Больничная палата была похожа на обычную палату в больнице, только на её двух грязных давно немытых окнах были решётки. И ещё такие палаты были очень давно: лет восемьдесят, а то и сто назад: толстый слой серой краски на стенах, дощатые полы, голая замызганная лампочка на потолке вместо плафона или люстры. И всё же действие происходило в наши дни. В палате были две койки. На одной из них в серой пижаме сидел с перевязанными головой и рукой мужчина сорока двух лет с серым лицом древнего человека. Он удивительно был похож на нашего далёкого предка неандертальца или кроманьонца. На другой кровати лежал мужчина тридцати пяти лет с узким лицом и светлыми волосами. Его тело было перебинтовано. В районе левого бока расползлось засохшее бурое пятно крови.
– За что так тебя? – спросил кроманьонец.
Странно было то, что он умел говорить.
– За правду.
– Мы все тут страдаем за правду, а конкретнее?
– У меня украли сахар. Я хотел спросить за это с одного фраера, а он оказался беспредельщиком – послал меня. Я заехал ему чайником по голове, а он меня насадил на заточку. Ушлёпок.
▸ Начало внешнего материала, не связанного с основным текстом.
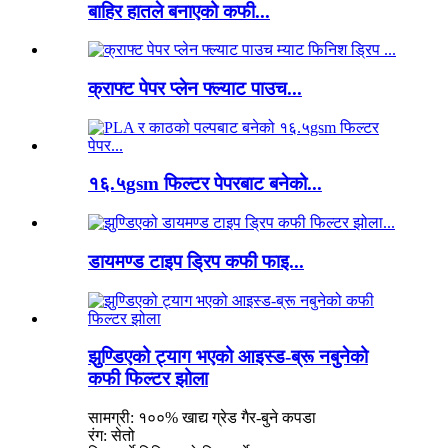
बाहिर हातले बनाएको कफी...
क्राफ्ट पेपर प्लेन फ्ल्याट पाउच...
१६.५gsm फिल्टर पेपरबाट बनेको...
डायमण्ड टाइप ड्रिप कफी फाइ...
झुण्डिएको ट्याग भएको आइस्ड-ब्रू नबुनेको
कफी फिल्टर झोला
सामग्री: १००% खाद्य ग्रेड गैर-बुने कपडा
रंग: सेतो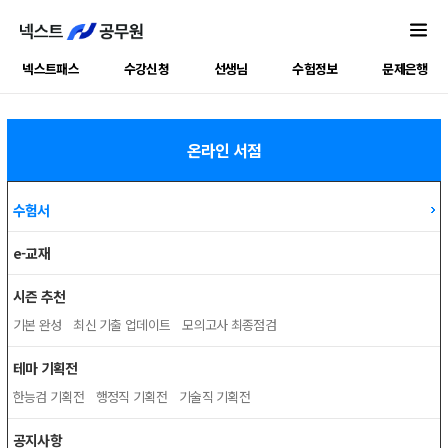
넥스트패스
수강신청
선생님
수험정보
문제은행
온라인 서점
수험서
e-교재
시즌 추천
기본 완성
최신 기출 업데이트
모의고사 최종점검
테마 기획전
한능검 기획전
행정직 기획전
기술직 기획전
공지사항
Вернусь – порешу его.
– Лихой ты. Из блатных?
– Из мужиков.
– Будь осторожней с козлами всякими. Фамилия у тебя какая-то странная: Пеликанов. Ты такой один, наверно, в России.
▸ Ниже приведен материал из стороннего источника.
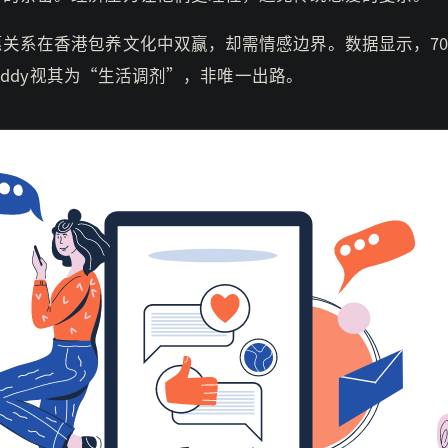
惠关系在香港包养文化中双赢，却需情感边界。数据显示，70
r daddy视其为“生活调剂”，非唯一出路。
– Нет четверо нас. Я смотрел где-то статистику. Фамилию моему деду дали в детском доме ещё при Сталине. Он не знал ни мать, ни отца. Воспитатели издевались. Дед мой всю жизнь на заводе пропахал, на нём и умер, а папа уже стал инженером, выбился немножко в люди…
– А ты?
– Преподавал физику и химию в школе.
– Ух ты. Как же тебя угораздило попасть на зону?
– Сглупил я – поверил мерзавцу одному. Увидел в интернете объявление о конкурсе. Нужно было придумать развлекательную передачу. Я и придумал, написал правила и послал их по указанному электронному адресу. Через несколько месяцев мне пришёл ответ: предлагали купить у меня права на передачу за тысячу долларов. Я отказался, потом предложили за две штуки баксов продать моё создание. Я послал их. Потом ко мне приехал какой-то хлыщ из Москвы, сказал, что передачу запустит и не заплатит мне ни рубля, так как он уже оформил все права на передачу на себя. Он посоветовал не лезть на рожон и не сообщать никому, что это я всё придумал. Я послал его и сказал, что буду с ним судиться. На следующий день мне менты подкинули оружие: старый наган и посадили. В сизо ко мне подходил один мент и советовал держать язык за зубами, никому не рассказывать про моё детище. Иначе меня грозились по-тихому ликвидировать.
– И ты не боишься мне про всё это рассказывать?
– Надеюсь, ты не стукач.
– Не стукач. Покурить бы. А что за передача-то?
– «Шок-шоу» её назвали козлы, которые запустили её без моего разрешения на телеке.
– Уроды. Не глядел, не знаю.
– Я мальца видел у ребят, у которых есть мобилы. Ничего получилось. Говорят, весь мир смотрит.
– Обидно такую идею украли и ни копейки не заплатили.
– Да и хрен с ними, с деньгами. Мне обидно, что я тут гнию, а они там наслаждаются жизнью.
– Выйдешь – будешь мстить?
– Выйти бы, а там видно будет.
***
Неделю спустя Василий Гусев тот самый офицер из системы фсин, который обеспечивал изоляцию Константина Пеликанова в местах не столь отдалённых от всего свободного общества Российской Федерации, позвонил по мобильному телефону Песочникову. Песочников ответил только после второго звонка:
– Алло.
– Антон Михайлович.
– Да, в чём дело?
– Я по поводу нашего клиента вас беспокою.
– Какого клиента?
– Мы договаривались не говорить об этом при телефонных разговорах, но как вы можете так говорить? Вы нормально себя чувствуете? Я про Костю Пеликанова.
– И? Что с ним?
– В больничке он ещё. Что дальше будем с ним делать?
Василий услышал на другом конце связи звон бокалов, женские визг и смех.
– Что делать? Пускай лечится.
– А дальше?
– Дальше на твоё усмотрение. И не надо меня беспокоить по всякой ерунде.
– Получается, умножать его на ноль не стоит?
– Нет. Умножь лучше на ноль своё настроение и радуйся жизни, приятель.
Человек, которого Василий принимал за Антона, отключил связь.
«Странно, – подумал фсиновец, – как же изменился голос у Антона, стал каким-то звонким и даже слегка женским. Неужели наркотики? Да уж большие деньги и не таких ломали».